Exercise aim. Write out every entry exactly as it appears, omitting the pictures.

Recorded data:

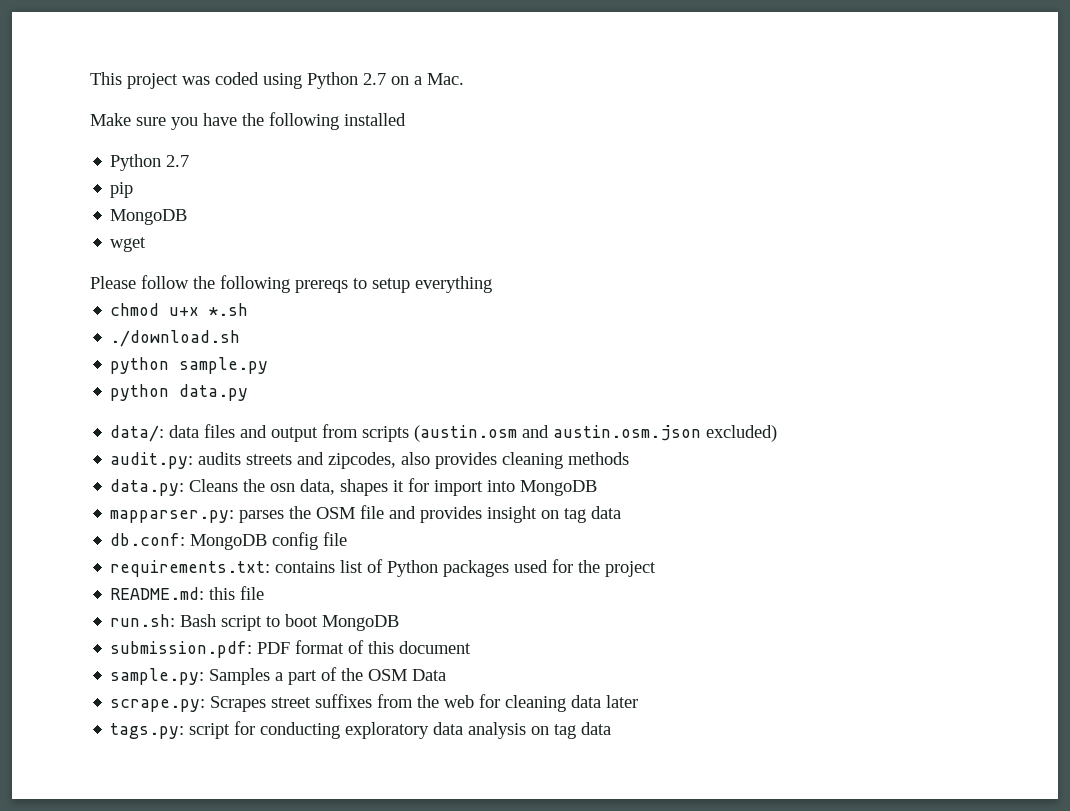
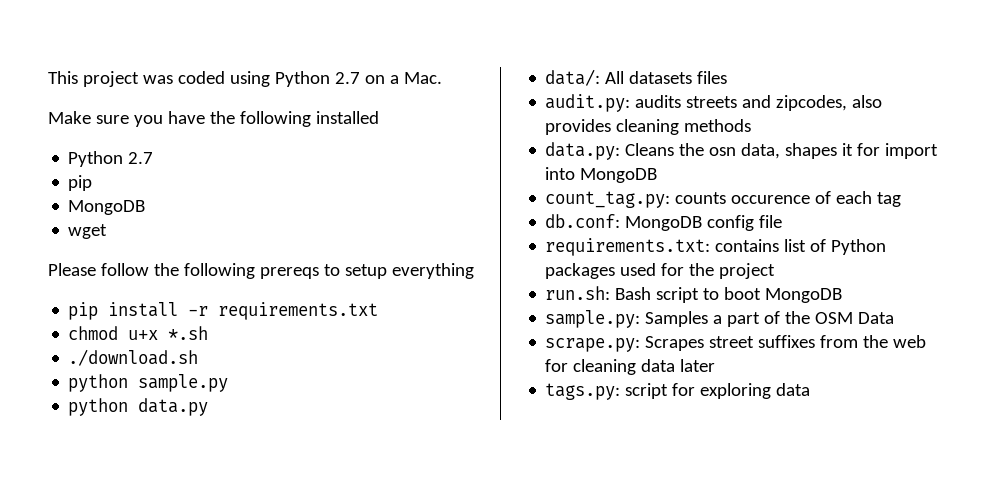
(492, 284) none -> [68,302,379,320] // pip install -r requirements.txt
[169,425,200,438] data -> [605,71,693,84] All datasets
[240,424,778,442] and output from scripts (austin.osm and austin.osm.json excluded) -> (728, 77) none
[110,505,622,523] mapparser.py: parses the OSM file and provides insight on tag data -> [545,191,902,208] count_tag.py: counts occurence of each tag
[110,586,265,600] // README.md: this file -> (776, 271) none
[110,640,472,658] // submission.pdf: PDF format of this document -> (843, 295) none
[260,722,577,739] conducting exploratory data analysis on tag -> [700,383,772,399] exploring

Answer to this problem.
(492, 284) none -> [68,302,379,320] // pip install -r requirements.txt
[169,425,200,438] data -> [605,71,693,84] All datasets
[240,424,778,442] and output from scripts (austin.osm and austin.osm.json excluded) -> (728, 77) none
[110,505,622,523] mapparser.py: parses the OSM file and provides insight on tag data -> [545,191,902,208] count_tag.py: counts occurence of each tag
[110,586,265,600] // README.md: this file -> (776, 271) none
[110,640,472,658] // submission.pdf: PDF format of this document -> (843, 295) none
[260,722,577,739] conducting exploratory data analysis on tag -> [700,383,772,399] exploring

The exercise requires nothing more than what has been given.